Mengingat grupnya, Tang Yuanshan seperti teringat sesuatu. Ia membuka laci, mengambil sebuah dokumen, lalu dengan hormat menyerahkannya kepada Su Beichen, "Tuan Muda, ini adalah kontrak pengalihan saham. Setelah menandatanganinya, Anda akan menjadi pemegang saham terbesar Grup Datang."

"Tidak perlu," Su Beichen menolak tanpa ragu, "Bisnis keluarga Tang, aku tidak tertarik."

Dulu, mungkin dunia bisnis sangat menggoda bagi Su Beichen, namun sekarang, kerajaan bisnis, kekayaan, dan kekuasaan hanyalah fana dan sesaat.

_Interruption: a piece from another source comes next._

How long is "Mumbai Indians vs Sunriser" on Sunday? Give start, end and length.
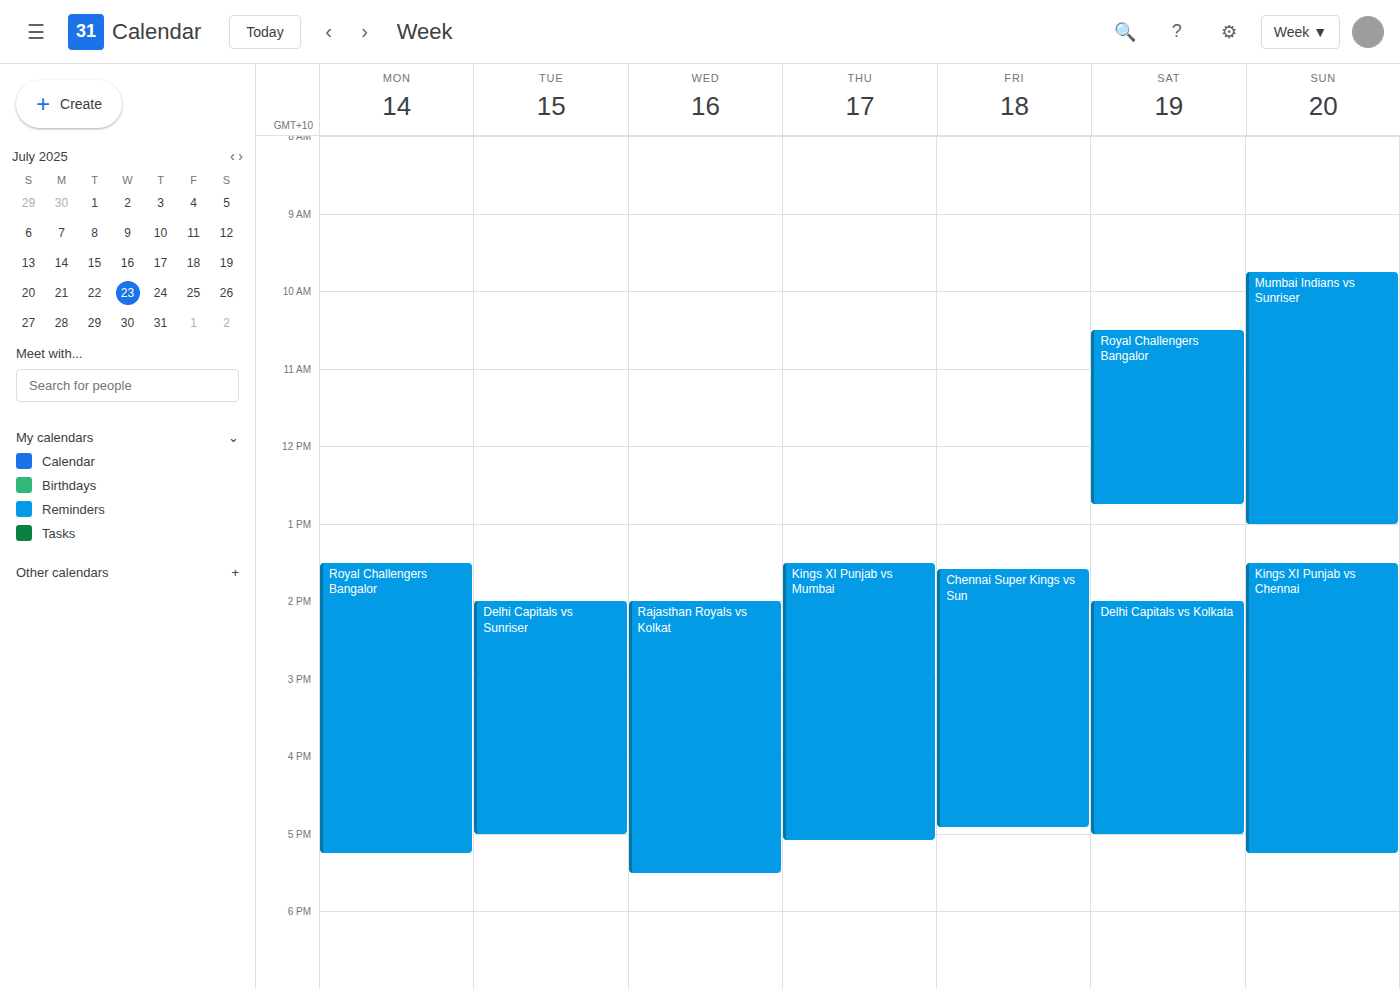
9:45 AM to 1:00 PM, 3 hours 15 minutes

Hanya kekuatan diri sendirilah yang abadi!

Lagipula,

Apa bedanya ia menandatangani kontrak itu atau tidak?

Jika ia memberi perintah, beranikah Tang Yuanshan menolak?

Sudah pasti tidak!

Inilah yang disebut kekuatan sejati!

Uang dan kekuasaan, di hadapan kekuatan mutlak, hanyalah pelengkap.

Tang Yuanshan tertegun, wajahnya penuh kepahitan.

Sepertinya, Tuan Muda Su masih menyimpan ganjalan terhadap keluarga Tang!

"Jangan berpikir macam-macam, aku hanya benar-benar tidak paham urusan bisnis. Menyerahkan Datang padaku, hasilnya tak akan sebaik jika tetap di tanganmu. Namun..."

Melihat Tang Yuanshan salah paham, Su Beichen mengeluarkan sebuah kartu nama dan menyerahkannya, "Jika ada waktu, kau bisa menghubungi orang di kartu ini untuk membicarakan kerja sama bisnis."